Using aseptic precautions, the swollen knee joint is examined and appropriate site is chosen. The area is cleaned with an antiseptic and a local anesthetic is used to make the site numb. The needle is inserted into the joint space and the synovial fluid is drained out. Medications may be injected into the space if required and the needle is taken out.
What Is The Recovery Period Following Knee Aspiration?
In most cases, removal of excess fluid provides great relief in reducing swelling, pain and also improves joint movement. Further medications and joint compression helps to prevent recurrence. While improvement continues; complete relief may be obtained in few weeks to months depending on the underlying cause of knee swelling. In some cases appropriate repair procedures may have to be performed.
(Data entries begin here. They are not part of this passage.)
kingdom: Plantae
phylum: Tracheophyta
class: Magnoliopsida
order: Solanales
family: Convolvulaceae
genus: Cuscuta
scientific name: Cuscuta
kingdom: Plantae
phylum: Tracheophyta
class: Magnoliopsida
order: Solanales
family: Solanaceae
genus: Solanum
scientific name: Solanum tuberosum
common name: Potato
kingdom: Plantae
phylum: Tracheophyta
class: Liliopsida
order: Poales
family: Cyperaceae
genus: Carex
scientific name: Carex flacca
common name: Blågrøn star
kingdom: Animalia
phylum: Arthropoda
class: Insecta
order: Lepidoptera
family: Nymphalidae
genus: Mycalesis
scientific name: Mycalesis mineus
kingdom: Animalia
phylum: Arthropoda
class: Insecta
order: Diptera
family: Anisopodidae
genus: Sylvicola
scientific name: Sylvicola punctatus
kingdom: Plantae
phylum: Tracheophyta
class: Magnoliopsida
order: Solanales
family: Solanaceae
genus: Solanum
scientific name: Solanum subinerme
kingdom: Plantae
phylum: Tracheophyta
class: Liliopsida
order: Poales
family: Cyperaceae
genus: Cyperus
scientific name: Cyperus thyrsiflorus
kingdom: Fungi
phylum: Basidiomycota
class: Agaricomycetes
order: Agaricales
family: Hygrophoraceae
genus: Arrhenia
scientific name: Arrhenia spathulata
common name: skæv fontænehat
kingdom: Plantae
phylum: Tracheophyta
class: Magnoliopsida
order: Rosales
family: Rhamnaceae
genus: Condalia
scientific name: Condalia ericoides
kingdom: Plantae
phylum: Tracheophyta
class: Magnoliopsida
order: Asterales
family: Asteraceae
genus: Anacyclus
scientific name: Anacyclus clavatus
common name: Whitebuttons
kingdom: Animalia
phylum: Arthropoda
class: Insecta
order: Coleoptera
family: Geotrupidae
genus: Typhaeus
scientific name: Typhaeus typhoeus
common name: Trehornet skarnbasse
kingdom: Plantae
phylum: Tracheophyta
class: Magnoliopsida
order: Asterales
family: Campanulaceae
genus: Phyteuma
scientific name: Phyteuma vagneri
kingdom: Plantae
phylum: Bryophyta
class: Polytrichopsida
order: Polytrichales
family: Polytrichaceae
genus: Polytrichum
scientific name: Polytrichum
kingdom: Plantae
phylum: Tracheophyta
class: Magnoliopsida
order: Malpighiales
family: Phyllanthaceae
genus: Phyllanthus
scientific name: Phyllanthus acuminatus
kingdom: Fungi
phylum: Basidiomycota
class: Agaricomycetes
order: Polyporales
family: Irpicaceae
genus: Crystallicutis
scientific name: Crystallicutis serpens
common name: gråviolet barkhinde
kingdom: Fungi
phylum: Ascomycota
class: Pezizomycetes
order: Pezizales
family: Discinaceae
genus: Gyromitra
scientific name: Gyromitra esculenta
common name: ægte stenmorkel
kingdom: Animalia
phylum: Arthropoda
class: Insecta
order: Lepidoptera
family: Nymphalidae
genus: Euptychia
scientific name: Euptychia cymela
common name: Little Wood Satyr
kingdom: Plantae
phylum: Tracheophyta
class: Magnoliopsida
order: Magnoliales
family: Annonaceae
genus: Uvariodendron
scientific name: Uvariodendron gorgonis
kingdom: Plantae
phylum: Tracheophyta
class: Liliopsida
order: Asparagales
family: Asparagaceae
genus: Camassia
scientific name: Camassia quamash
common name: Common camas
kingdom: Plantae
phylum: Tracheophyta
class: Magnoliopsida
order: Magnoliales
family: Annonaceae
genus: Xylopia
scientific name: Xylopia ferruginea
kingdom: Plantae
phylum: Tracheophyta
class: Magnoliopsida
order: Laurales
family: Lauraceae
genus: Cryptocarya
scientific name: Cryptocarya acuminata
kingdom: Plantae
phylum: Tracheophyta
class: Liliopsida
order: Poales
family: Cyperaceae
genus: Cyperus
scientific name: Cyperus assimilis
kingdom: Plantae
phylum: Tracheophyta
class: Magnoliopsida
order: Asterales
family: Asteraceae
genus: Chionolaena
It is important to follow medical advice regarding rest, movement of legs and other activities. It is advisable to avoid strenuous activities for a few days after the procedure. Medical opinion should be sought if there is redness, soreness, excessive pain, bleeding or oozing from the aspiration site, fever within few days of the procedure.
Are There Any Risks Associated With Knee Aspiration?
While complications due to knee aspiration are less likely, there are some risks associated with any procedure. Some risks that may be involved with knee aspiration include discomfort and pain at the local site, sometimes swelling or bruising may be seen, rarely an infection can develop at the aspiration site or within the joint.
In order to avoid such complications, proper physician training is ensured and appropriate preventive measures are implemented.
What Are The Contraindications For Knee Aspiration?
In certain cases knee aspiration may not be advisable, which include bacteremia, joint prosthesis, allergies to local anesthetics or other agents, infection or skin lesions of the overlying soft tissues and uncontrolled or severe coagulopathy.
What Is Knee Aspiration And Injection?
Knee aspiration and injection is introduction of medications into the joint space following fluid aspiration. Medications like steroids, antibiotics or other medications may be instilled into the knee joint depending on the cause and severity of the condition.
Local steroid injection can provide considerable relief, reduce discomfort and is often found helpful in acute exacerbations of chronic joint conditions that cause large knee effusion. Sometimes, after the injection, the joint may get inflamed for which appropriate treatment is given.
What Is Synovial Fluid Analysis or Knee Aspiration Fluid Analysis?
Synovial Fluid Analysis or Knee Aspiration Fluid Analysis– When there is a suspicion of a particular condition, a diagnosis needs to be established. The synovial fluid, which is drained or aspirated from the joint, is examined and analyzed in the laboratory for its nature and presence of certain factors that aid in diagnosis of the condition. Specific findings help in determining the condition causing knee swelling.
The type of fluid and its detailed analysis guides in making a diagnosis of the condition. Some of the general findings include:
- Fracture or ligament injuries may show blood in the fluid.
- Meniscus injury or osteoarthritis may show straw colored or pale yellow fluid.
- Presence of crystals may mean gout or pseudogout.
- Turbid fluid or presence of pus may mean there is an infection.
- Gram staining and culture tests of the fluid can help in detecting the microorganism causing infection.